First, I alerted the local police to the possibility of a crisis at our home. Then I made a personal contact at the local hospital and another at the state hospital in Las Vegas. Since my son was not agreeing to take his meds, I knew there would be a crisis soon.
It came when my son walked into my room, picked up the television and threw it on the floor. Seeing the TV shatter, I knew the time had come to call the police. Now I just needed courage.
A short time later, my son was strapped to a gurney and carried out of the house. But I truly believe his destructive behavior was a cry for help. I was responding to that cry with my plan for action.
Seeing my son in the hospital was both good and bad. He was safe, compliant, cohesive, and he was getting better.
It was both many steps forward and several steps back before my son got his first apartment in Albuquerque. Now that he’s living independently, I worry whether he will be OK. Who will he invite home? Will he keep his place clean? Yet these are the same worries you have when you send your son or daughter out into the world for the first time. My worries are finally those of a normal parent.
It’s now been almost a year and half since he’s been in his own home. He is now in a better place in his life than I could have hoped for. I look forward to welcoming him home and visiting his home. I realize that often the hardest lesson was not for my son, but for me.
My expectations for him had to change and I had to learn to trust and appreciate him as a strong and intelligent survivor. I know my son is a loving, mischievous, caring human being. He takes care of himself, he is aware of his surroundings, he reaches out, he prepares his meals, he manages his money and he takes care of his home. What more could a proud mom ask for?
Sometimes I worry that I am no longer as important to him as he is to me. Suddenly I now have the opportunity to focus on my own priorities – what are they? Have I let my son’s diagnosis define me, the caretaker, and our family? Am I afraid of being happy and content with life? No, my fear is that it may all start to fall apart again and I will have to find the strength to battle the illness yet again.

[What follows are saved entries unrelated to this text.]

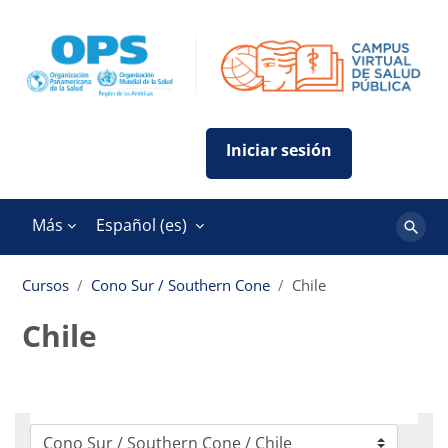
Salta al contenido principal
Más
Español ‎(es)‎
Buscar
cursos
Cursos
Cono Sur / Southern Cone
Chile
Chile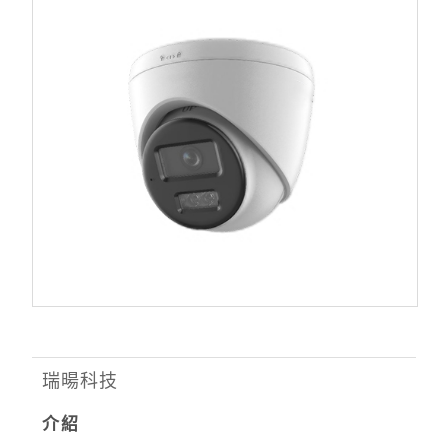
瑞暘科技
介紹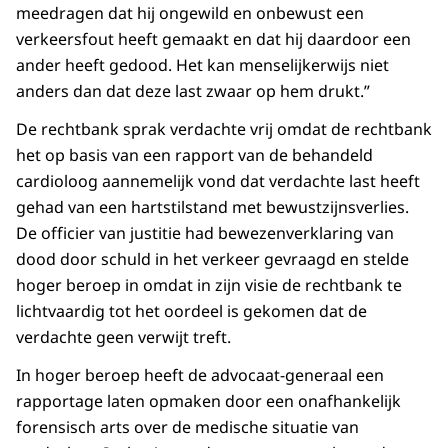
meedragen dat hij ongewild en onbewust een
verkeersfout heeft gemaakt en dat hij daardoor een
ander heeft gedood. Het kan menselijkerwijs niet
anders dan dat deze last zwaar op hem drukt.”
De rechtbank sprak verdachte vrij omdat de rechtbank
het op basis van een rapport van de behandeld
cardioloog aannemelijk vond dat verdachte last heeft
gehad van een hartstilstand met bewustzijnsverlies.
De officier van justitie had bewezenverklaring van
dood door schuld in het verkeer gevraagd en stelde
hoger beroep in omdat in zijn visie de rechtbank te
lichtvaardig tot het oordeel is gekomen dat de
verdachte geen verwijt treft.
In hoger beroep heeft de advocaat-generaal een
rapportage laten opmaken door een onafhankelijk
forensisch arts over de medische situatie van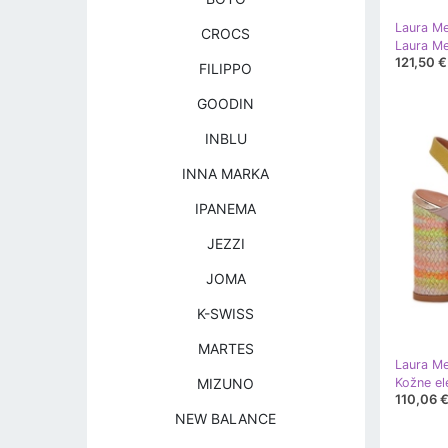
Laura Me
CROCS
121,50 €
FILIPPO
GOODIN
INBLU
INNA MARKA
IPANEMA
JEZZI
JOMA
K-SWISS
MARTES
Laura Me
MIZUNO
110,06 
NEW BALANCE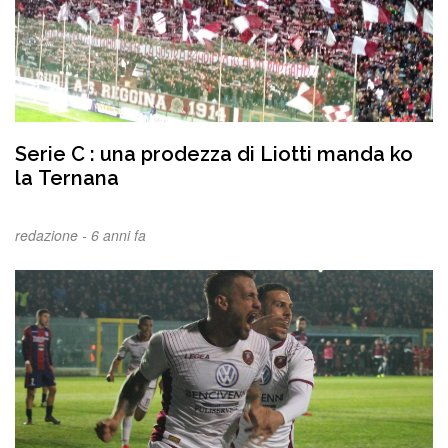
Serie C : una prodezza di Liotti manda ko
la Ternana
redazione -
6 anni fa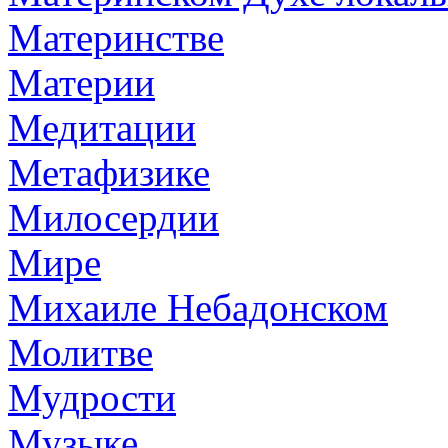
Материнстве
Материи
Медитации
Метафизике
Милосердии
Мире
Михаиле Небадонском
Молитве
Мудрости
Музыке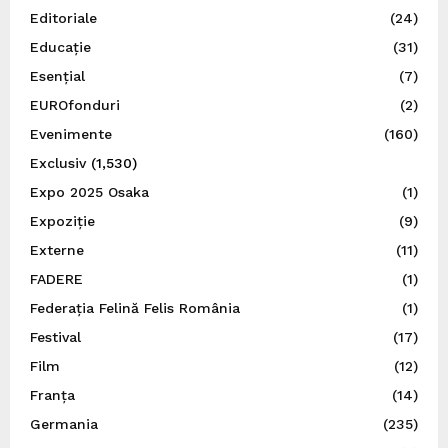
Editoriale
(24)
Educație
(31)
Esențial
(7)
EUROfonduri
(2)
Evenimente
(160)
Exclusiv
(1,530)
Expo 2025 Osaka
(1)
Expoziție
(9)
Externe
(11)
FADERE
(1)
Federația Felină Felis România
(1)
Festival
(17)
Film
(12)
Franța
(14)
Germania
(235)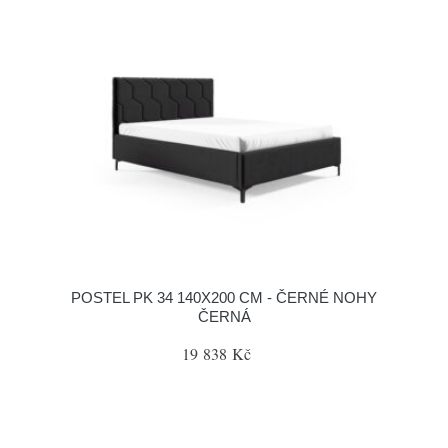
POSTEL PK 34 140X200 CM - ČERNÉ NOHY
ČERNÁ
19 838 Kč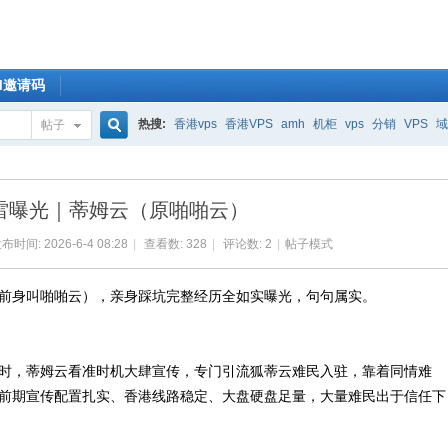
OM邀请码
热搜:
香港vps
香港VPS
amh
机柜
vps
分销
VPS
域
帖子
搜
雷曝光｜蒂姆云（原啪啪云）
索
布时间: 2026-6-4 08:28
|
查看数: 328
|
评论数: 2
|
帖子模式
前身叫啪啪云），亲身踩坑完整经历全如实曝光，句句属实。
时，蒂姆云看准时机大肆宣传，专门引流狐蒂云难民入驻，靠着同情难
前期宣传配置扎实、香港线路稳定、大盘硬盘足量，大量难民出于信任下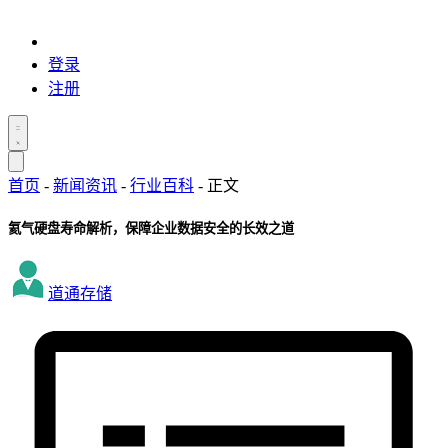
登录
注册
首页
-
新闻资讯
-
行业百科
-
正文
氦气硬盘寿命解析，保障企业数据安全的长效之道
道通存储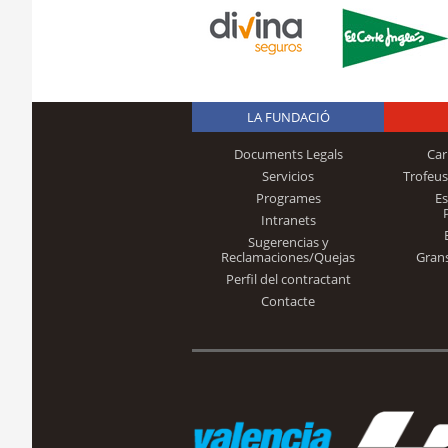
LA FUNDACIÓ
Documents Legals
Car
Servicios
Trofeus
Programes
E
Intranets
Sugerencias y
Reclamaciones/Quejas
Gran
Perfil del contractant
Contacte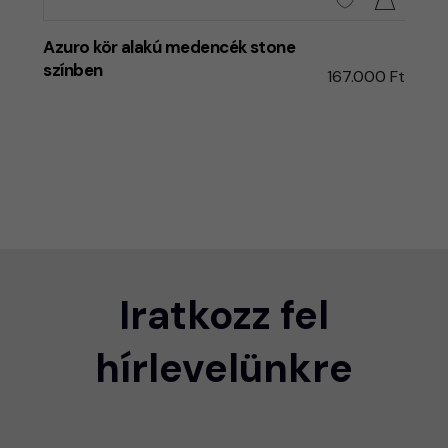
Azuro kör alakú medencék stone
színben
167.000 Ft
Iratkozz fel
hírlevelünkre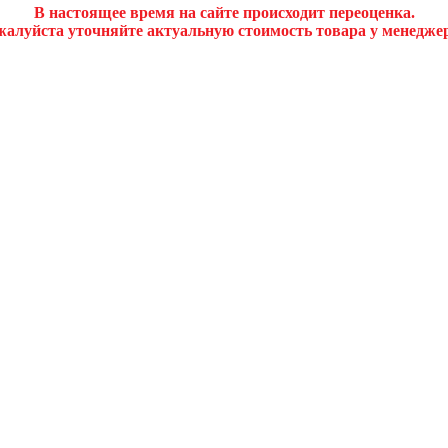
В настоящее время на сайте происходит переоценка.
алуйста уточняйте актуальную стоимость товара у менедже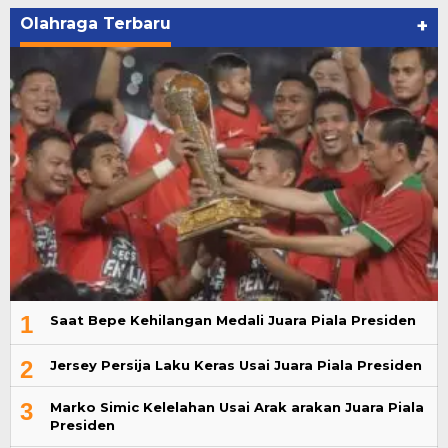
Olahraga Terbaru
+
1
Saat Bepe Kehilangan Medali Juara Piala Presiden
2
Jersey Persija Laku Keras Usai Juara Piala Presiden
3
Marko Simic Kelelahan Usai Arak arakan Juara Piala
Presiden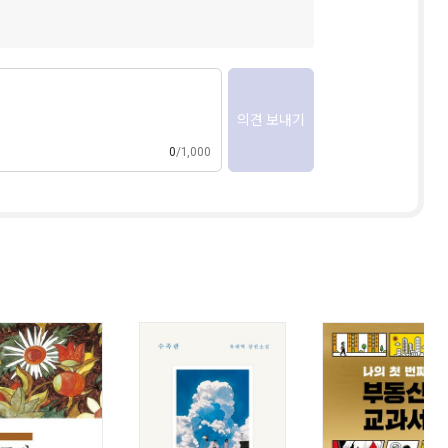
의견 보내기
0
1,000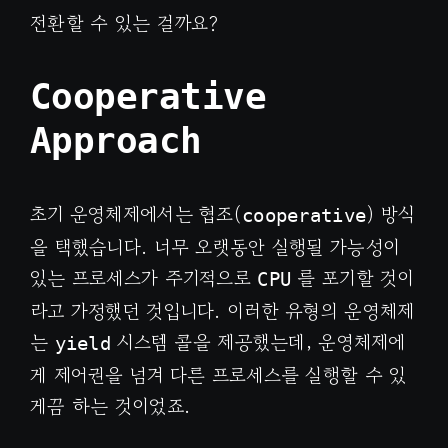
전환할 수 있는 걸까요?
Cooperative
Approach
초기 운영체제에서는 협조(
) 방식
cooperative
을 택했습니다. 너무 오랫동안 실행될 가능성이
있는 프로세스가 주기적으로
를 포기할 것이
CPU
라고 가정했던 것입니다. 이러한 유형의 운영체제
는
시스템 콜을 제공했는데, 운영체제에
yield
게 제어권을 넘겨 다른 프로세스를 실행할 수 있
게끔 하는 것이었죠.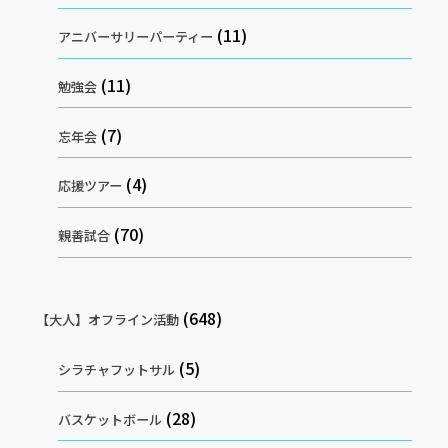
(11)
アニバーサリーパーティー
(11)
勉強会
(7)
忘年会
(4)
応援ツアー
(70)
親善試合
(648)
【大人】オフライン活動
(5)
シラチャフットサル
(28)
バスケットボール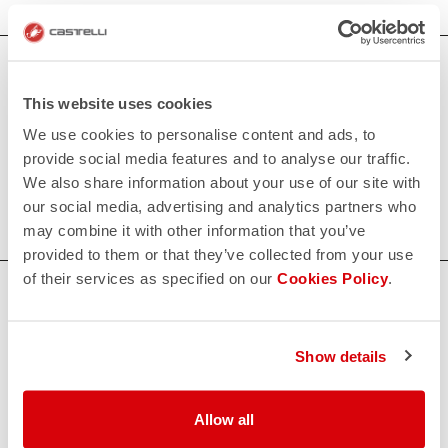
Pantalones cortos de triatlón para mujeres
This website uses cookies
Nuestros pantalones cortos de triatlón para mujeres
We use cookies to personalise content and ads, to
ofrecen la máxima comodidad gracias a la badana KISS Tri
provide social media features and to analyse our traffic.
y un excelente soporte muscular, combinados con un
We also share information about your use of our site with
ajuste y aerodinámica excepcionales.
our social media, advertising and analytics partners who
may combine it with other information that you’ve
provided to them or that they’ve collected from your use
of their services as specified on our
Cookies Policy
.
¿NECESITAS AYUDA?
Si tienes alguna duda o necesitas apoyo, no te preocupes,
¡estamos aquí para ti!
Show details
Allow all
CONTACTO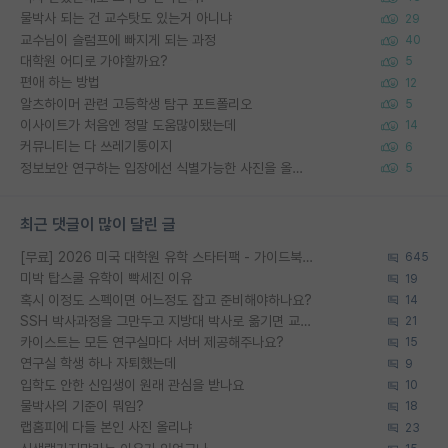
물박사 되는 건 교수탓도 있는거 아니냐
29
교수님이 슬럼프에 빠지게 되는 과정
40
대학원 어디로 가야할까요?
5
편애 하는 방법
12
알츠하이머 관련 고등학생 탐구 포트폴리오
5
이사이트가 처음엔 정말 도움많이됐는데
14
커뮤니티는 다 쓰레기통이지
6
정보보안 연구하는 입장에선 식별가능한 사진을 올리는건 비추이긴함
5
최근 댓글이 많이 달린 글
[무료] 2026 미국 대학원 유학 스타터팩 - 가이드북 & 합격자 컨택메일 템플릿
645
미박 탑스쿨 유학이 빡세진 이유
19
혹시 이정도 스펙이면 어느정도 잡고 준비해야하나요?
14
SSH 박사과정을 그만두고 지방대 박사로 옮기면 교수의 꿈은 끝일까요?
21
카이스트는 모든 연구실마다 서버 제공해주나요?
15
연구실 학생 하나 자퇴했는데
9
입학도 안한 신입생이 원래 관심을 받나요
10
물박사의 기준이 뭐임?
18
랩홈피에 다들 본인 사진 올리냐
23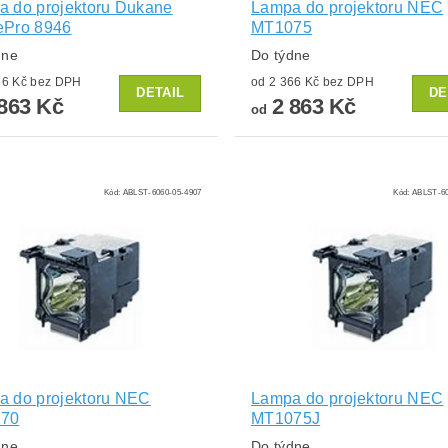
 do projektoru Dukane
Lampa do projektoru NEC
ePro 8946
MT1075
dne
Do týdne
od 2 366 Kč bez DPH
od 2 366 Kč bez DPH
DETAIL
DE
863 Kč
2 863 Kč
od
Kód:
ABLST-6060-05-4907
Kód:
ABLST-60
a do projektoru NEC
Lampa do projektoru NEC
70
MT1075J
dne
Do týdne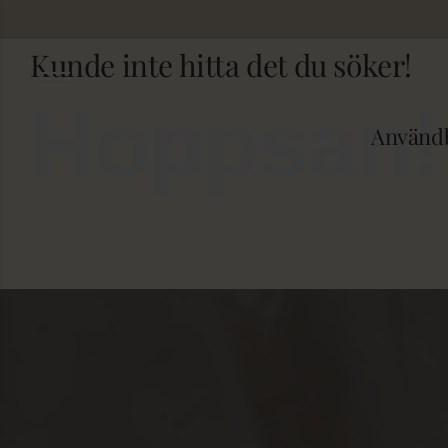
Fortsätt
till
Kunde inte hitta det du söker!
innehållet
Hoppsan!
Användb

Is there a gift delivered by this illness? Initially the response would be a resounding no! Would we pick the door labeled “schizophrenia”, No! And yet sometimes I ask, would I be the person I am today without this challenge? I can certainly say that I wouldn’t be standing here telling you this intimate story.
In looking back, I realize that I too isolated in the way Adam did. In drawing him out, I have also stepped out and joined a larger community as an advocate for mental illness. If there is a gift in this for me, it is that I am a stronger, bolder person.